# O seu objetivo:
Reproduza sem qualquer alteração o trecho do texto sobre os cristãos no Iraque que vai de "Um perdão mais" a "regiões e países.".

# Texto de origem:
--

Um perdão mais forte que a morte

A situação no Iraque para os cristãos precipita-se após as duas guerras do Golfo. Verifica-se uma série de ataques contra os cristãos, até à dramática perseguição realizada pelo autodenominado Estado Islâmico, entre 2014 e 2017, em particular com a conquista de Mosul e o consequente êxodo dos cristãos para outras regiões e países.

«O êxodo dos cristãos começou logo desde a guerra entre Iraque e Irão. Depois o embargo, o pretenso Estado Islâmico… tudo isto provocou o êxodo em massa para as regiões curdas, e aí o patriarca e os bispos organizaram verdadeiramente um acolhimento fraterno, muito belo para com todos os refugiados. Quando estive em Ankawa, na cidade de Erbil, vi todo o trabalho da Igreja, por parte dos padres, de muitos leigos, de muitas realidades». O arcebispo católico caldeu de Erbil, D. Bashar Warda, chamou muitas realidades eclesiais nascidas após o Concílio Vaticano II, e muitos outros bispos procuraram responder não só às necessidades materiais, mas também espirituais.

O P. Jean Azzam recorda os tocantes testemunhos de pessoas que sofreram muito, que perderam tudo. Diziam, lembra, que não queriam condenar ou julgar os membros do Isis porque, afirmavam, «não sabiam o que faziam». E repetiam estas palavras de Cristo na cruz.

 

O êxodo dos cristãos

Dos 1,4 milhões de cristãos que viviam no Iraque antes do início da segunda guerra do Golfo, contam-se hoje entre 300 e 400 mil. Só entre 2003 e março de 2015 foram mortos 1200 cristãos. Entre eles D. Pauylos Rahho, o arcebispo de Mossul dos caldeus, assassinado em 2008, cinco sacerdotes e mais 48 vítimas do atentado jihadista de 31 de outubro de 2010 contra a igreja siro-católica de Nossa Senhora do Socorro, e foram destruídas ou danificadas 62 igrejas. Com o advento do Isis, mais de 100 mil cristãos foram forçados a abandonar as suas casas, juntamente com outras minorias perseguidas, como os yazidi. E cerca de 55 mil saíram nestes últimos anos do Curdistão iraquiano.

Após a derrota do califado, em 2017, gradualmente alguns cristãos regressaram ao planalto de Nínive, mas têm medo. Começou e avança a reconstrução, também graças ao empenho da Ajuda à Igreja que Sofre, mas vive-se com falta de segurança, moléstias, intimidações e pedidos de dinheiro por parte de milícias e grupos hostis, que continuam a ser uma ameaça para a comunidade cristã iraquiana, de tal maneira que 57% dos cristãos pensa emigrar.

O especialista na Bíblia espera que os cristãos possam permanecer e dar um bom testemunho. E cita um dito muçulmano: «Os cristãos são uma grande riqueza para os muçulmanos, e a sua ausência é uma perda insubstituível».

--

# Extrato de dados:
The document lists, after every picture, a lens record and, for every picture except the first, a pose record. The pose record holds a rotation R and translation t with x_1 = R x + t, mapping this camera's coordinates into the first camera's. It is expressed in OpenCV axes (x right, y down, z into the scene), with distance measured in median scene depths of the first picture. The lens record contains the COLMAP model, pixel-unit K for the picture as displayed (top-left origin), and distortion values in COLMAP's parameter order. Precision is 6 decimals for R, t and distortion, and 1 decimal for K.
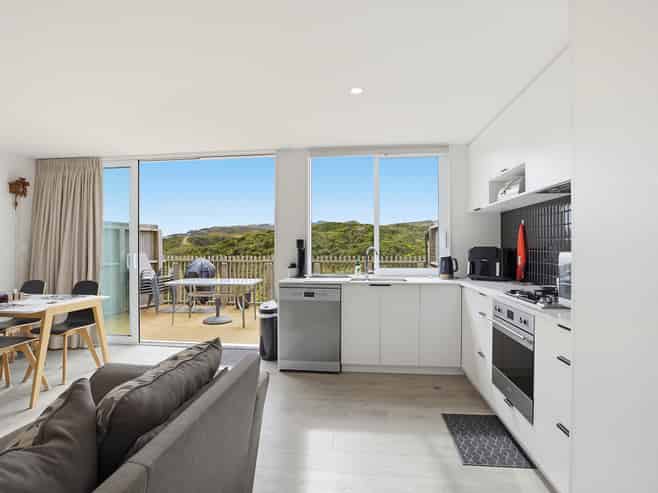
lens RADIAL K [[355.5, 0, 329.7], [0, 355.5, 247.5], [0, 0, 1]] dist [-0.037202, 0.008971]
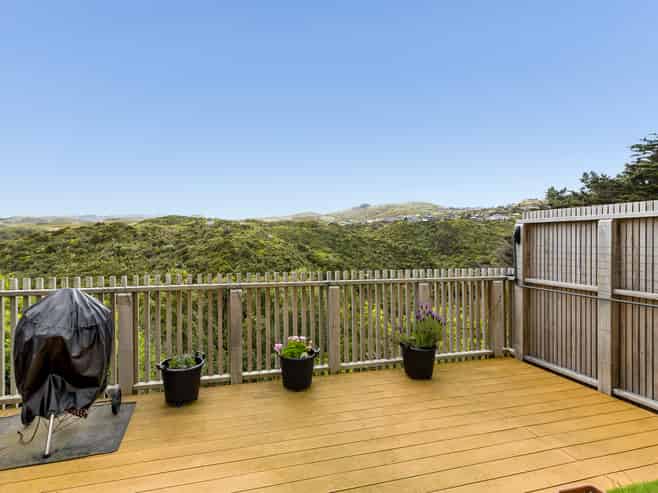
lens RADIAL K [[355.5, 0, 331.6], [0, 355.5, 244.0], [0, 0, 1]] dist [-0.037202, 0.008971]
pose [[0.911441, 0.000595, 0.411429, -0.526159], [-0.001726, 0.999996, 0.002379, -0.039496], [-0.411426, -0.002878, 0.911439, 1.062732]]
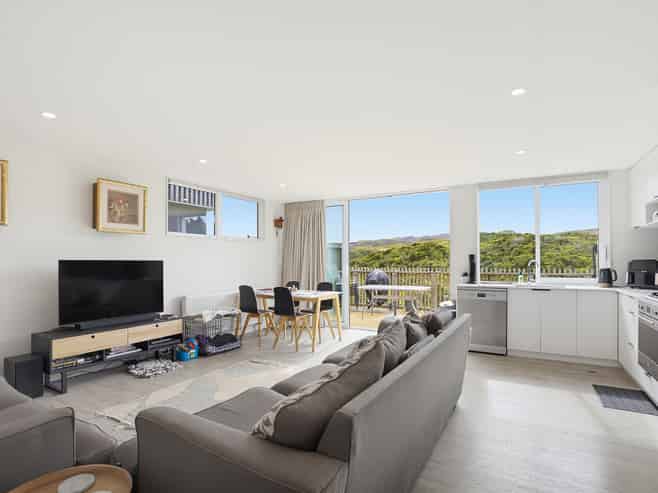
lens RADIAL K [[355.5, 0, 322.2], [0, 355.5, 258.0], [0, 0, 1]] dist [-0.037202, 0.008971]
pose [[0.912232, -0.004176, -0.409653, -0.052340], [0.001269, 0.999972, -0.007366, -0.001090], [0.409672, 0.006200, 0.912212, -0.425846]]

--

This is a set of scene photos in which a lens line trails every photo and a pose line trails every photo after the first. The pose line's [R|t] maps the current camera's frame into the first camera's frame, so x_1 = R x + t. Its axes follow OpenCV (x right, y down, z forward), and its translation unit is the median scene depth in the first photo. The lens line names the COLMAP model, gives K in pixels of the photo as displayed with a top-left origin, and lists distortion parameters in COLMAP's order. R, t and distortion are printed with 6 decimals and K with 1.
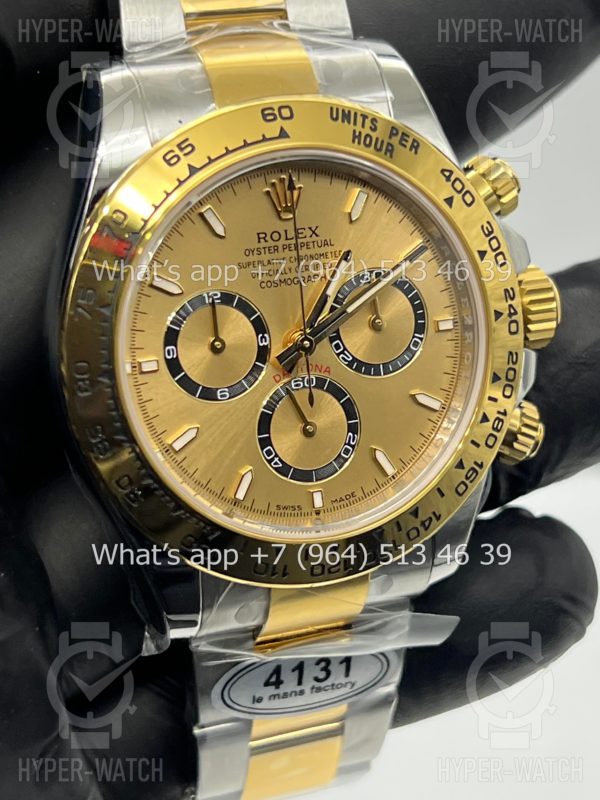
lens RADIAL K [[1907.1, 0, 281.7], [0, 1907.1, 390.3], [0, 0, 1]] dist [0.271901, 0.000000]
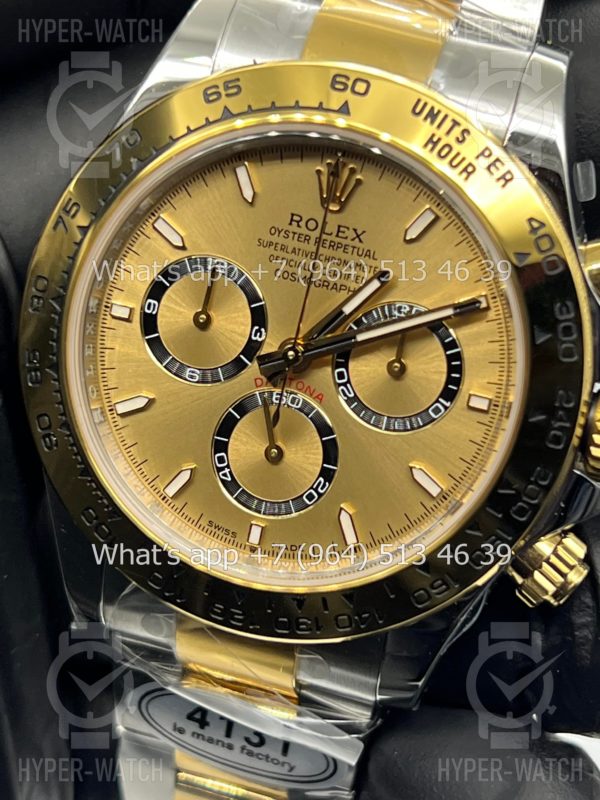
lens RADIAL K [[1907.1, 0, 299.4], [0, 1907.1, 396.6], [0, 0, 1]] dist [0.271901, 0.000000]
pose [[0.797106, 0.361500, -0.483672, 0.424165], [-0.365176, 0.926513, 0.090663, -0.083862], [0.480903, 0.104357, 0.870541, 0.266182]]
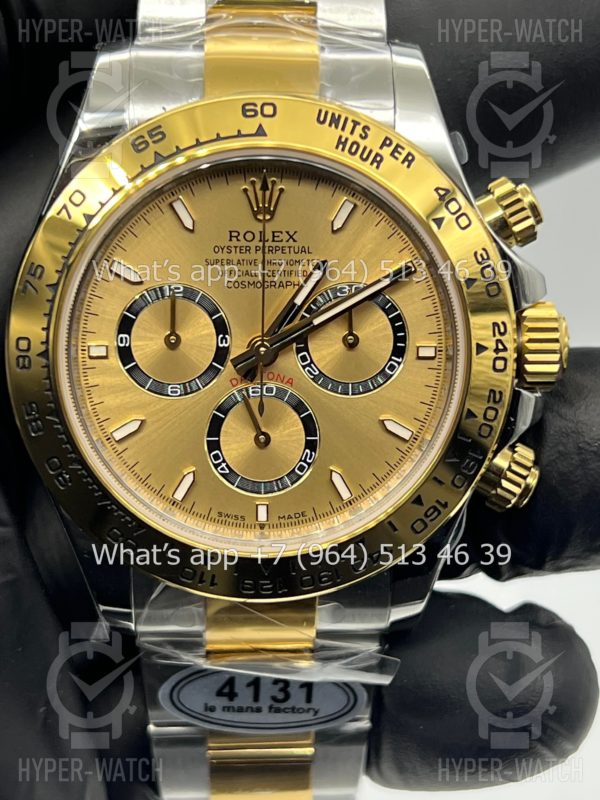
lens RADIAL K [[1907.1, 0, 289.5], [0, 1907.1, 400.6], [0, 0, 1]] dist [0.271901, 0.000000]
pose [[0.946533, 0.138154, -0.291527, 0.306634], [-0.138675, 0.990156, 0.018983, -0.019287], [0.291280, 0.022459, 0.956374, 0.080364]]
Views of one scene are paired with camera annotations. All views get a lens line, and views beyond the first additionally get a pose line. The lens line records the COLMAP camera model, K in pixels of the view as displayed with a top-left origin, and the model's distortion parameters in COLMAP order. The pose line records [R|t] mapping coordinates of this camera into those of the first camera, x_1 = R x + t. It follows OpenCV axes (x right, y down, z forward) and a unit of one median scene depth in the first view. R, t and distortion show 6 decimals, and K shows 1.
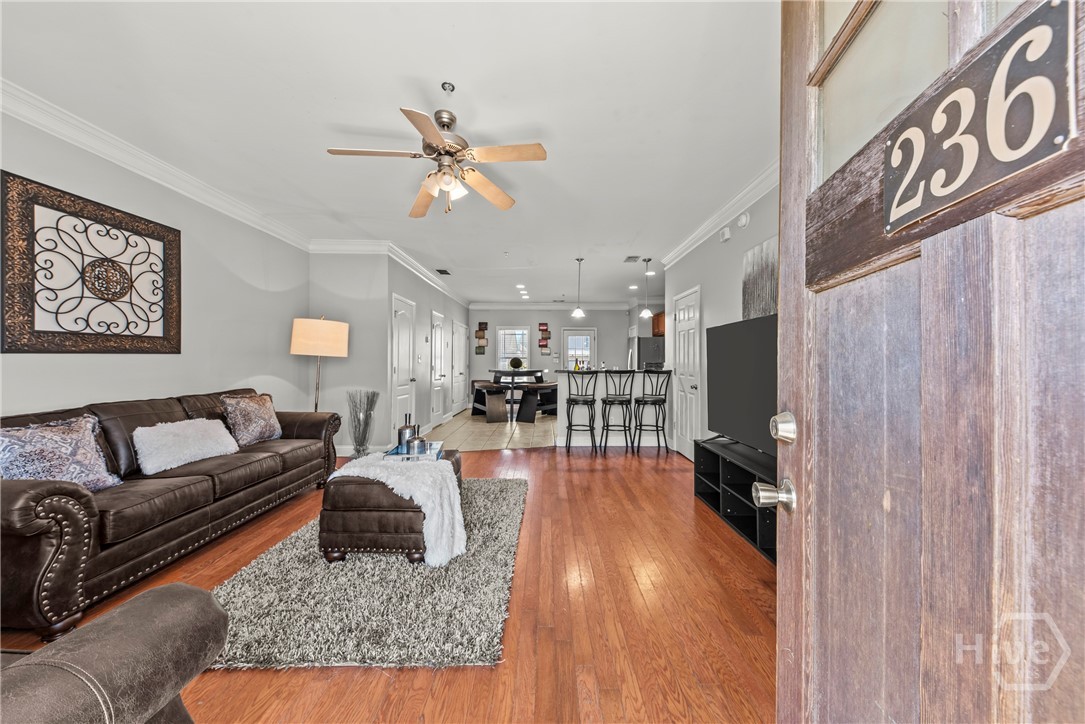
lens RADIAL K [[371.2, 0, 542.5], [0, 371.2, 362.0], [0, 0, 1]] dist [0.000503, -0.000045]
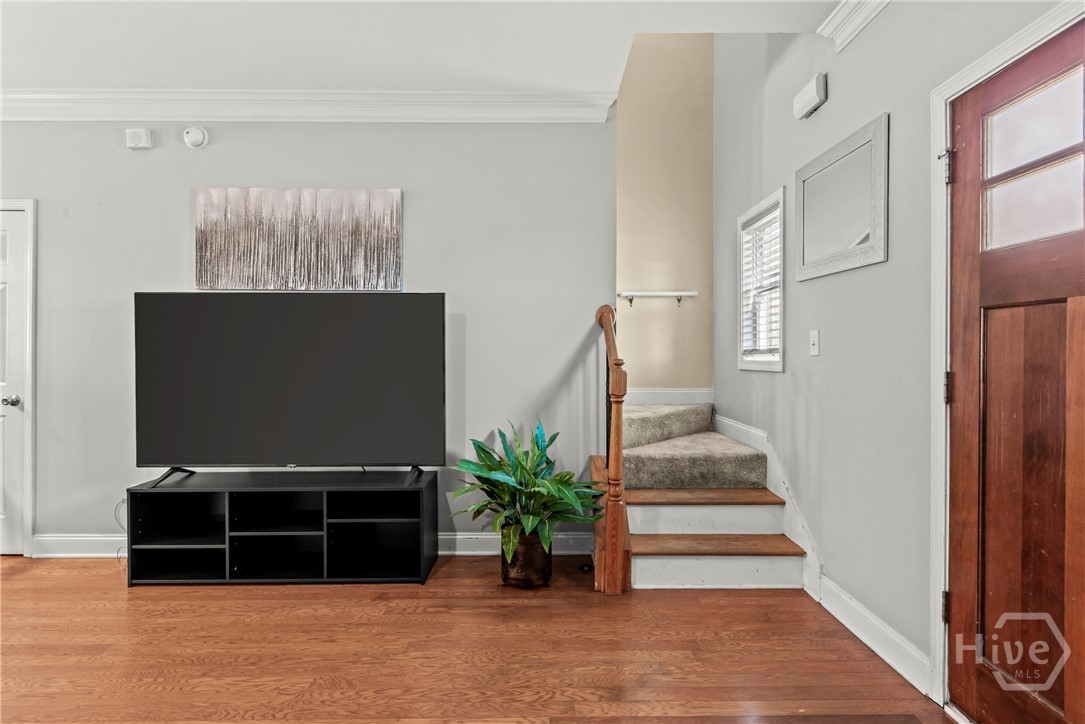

--

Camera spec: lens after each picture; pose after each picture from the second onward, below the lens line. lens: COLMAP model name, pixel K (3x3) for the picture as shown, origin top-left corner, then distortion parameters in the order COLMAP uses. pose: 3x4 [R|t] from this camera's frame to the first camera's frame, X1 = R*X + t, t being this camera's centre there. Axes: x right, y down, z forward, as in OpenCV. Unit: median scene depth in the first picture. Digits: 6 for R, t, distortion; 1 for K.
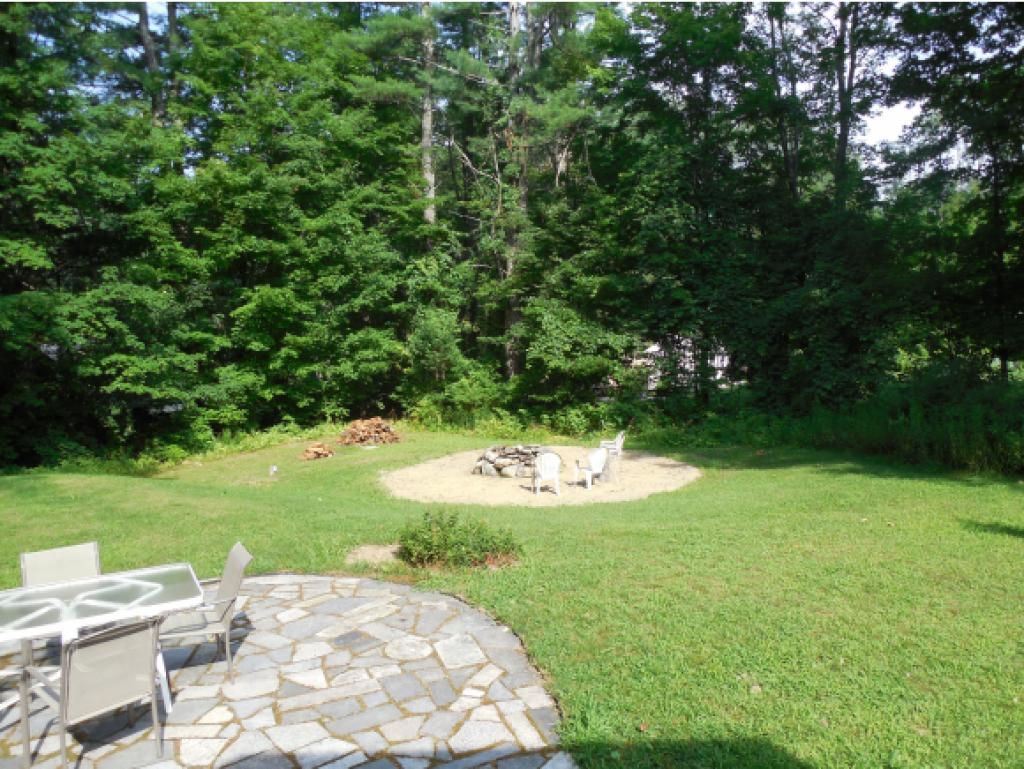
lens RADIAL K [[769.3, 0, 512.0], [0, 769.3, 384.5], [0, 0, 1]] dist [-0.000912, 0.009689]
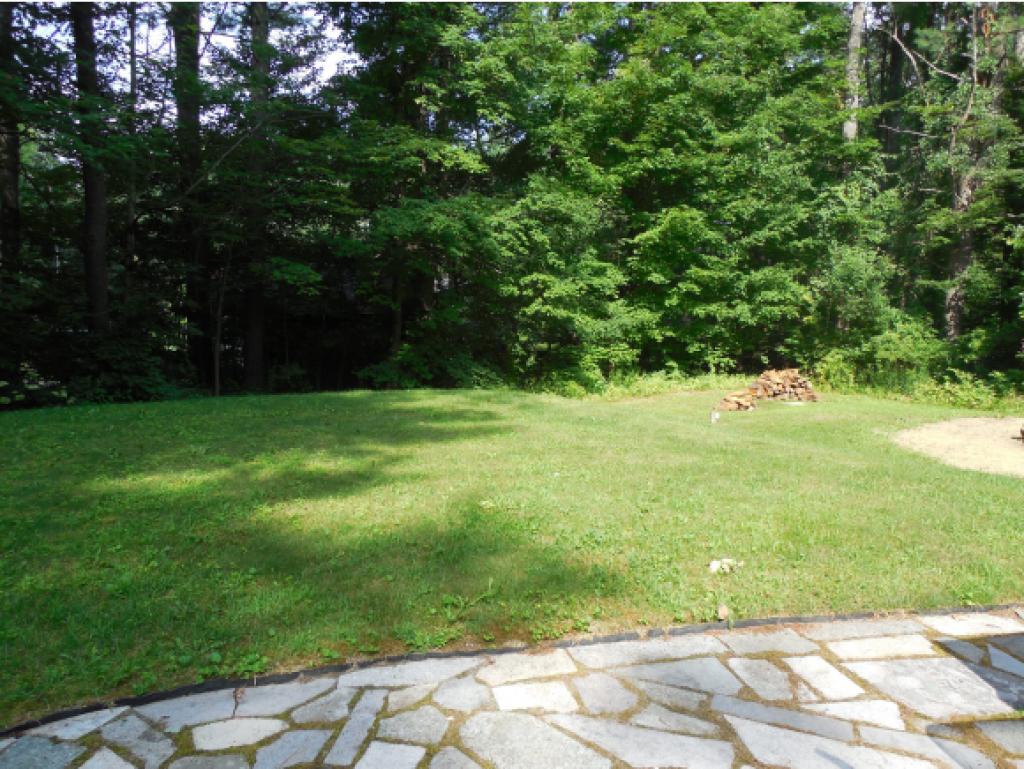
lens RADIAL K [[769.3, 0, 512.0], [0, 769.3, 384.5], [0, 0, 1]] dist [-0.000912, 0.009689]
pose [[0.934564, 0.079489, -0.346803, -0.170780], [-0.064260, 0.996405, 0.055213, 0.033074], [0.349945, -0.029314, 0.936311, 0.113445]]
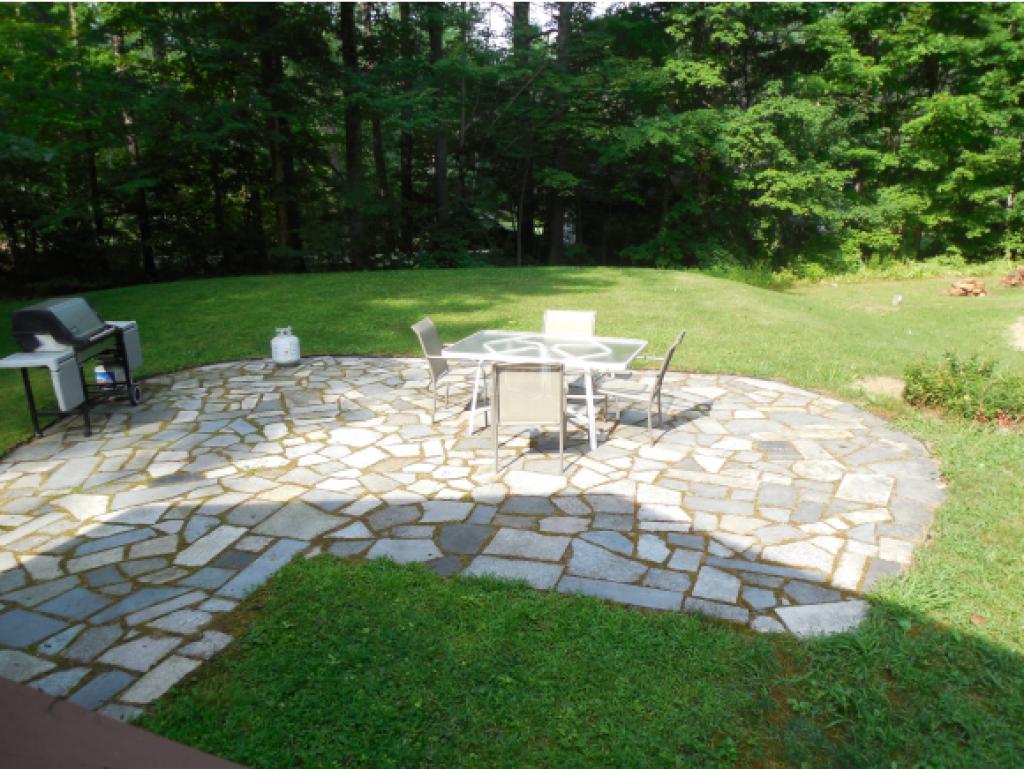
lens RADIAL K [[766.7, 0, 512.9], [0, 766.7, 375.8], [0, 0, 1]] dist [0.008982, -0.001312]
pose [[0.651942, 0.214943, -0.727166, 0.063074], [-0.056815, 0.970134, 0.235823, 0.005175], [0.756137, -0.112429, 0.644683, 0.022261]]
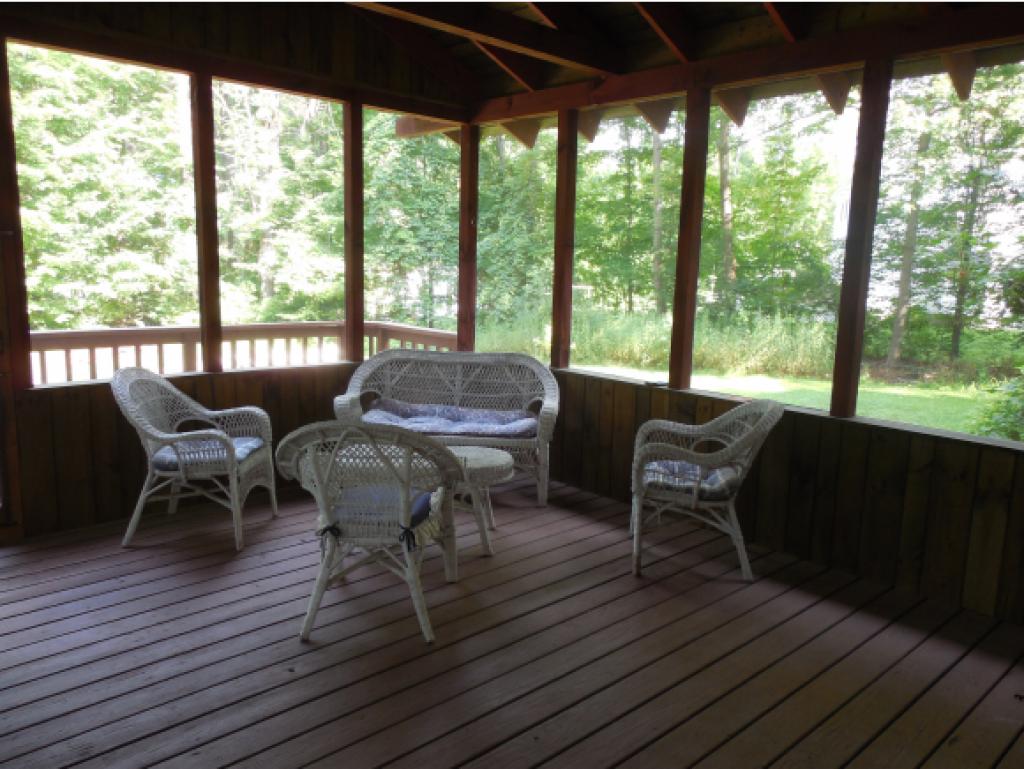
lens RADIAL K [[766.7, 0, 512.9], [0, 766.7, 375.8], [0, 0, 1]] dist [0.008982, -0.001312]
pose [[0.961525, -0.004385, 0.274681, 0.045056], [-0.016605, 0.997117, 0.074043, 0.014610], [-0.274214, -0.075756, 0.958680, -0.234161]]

--

# Exercício resolvido:
Um perdão mais forte que a morte

A situação no Iraque para os cristãos precipita-se após as duas guerras do Golfo. Verifica-se uma série de ataques contra os cristãos, até à dramática perseguição realizada pelo autodenominado Estado Islâmico, entre 2014 e 2017, em particular com a conquista de Mosul e o consequente êxodo dos cristãos para outras regiões e países.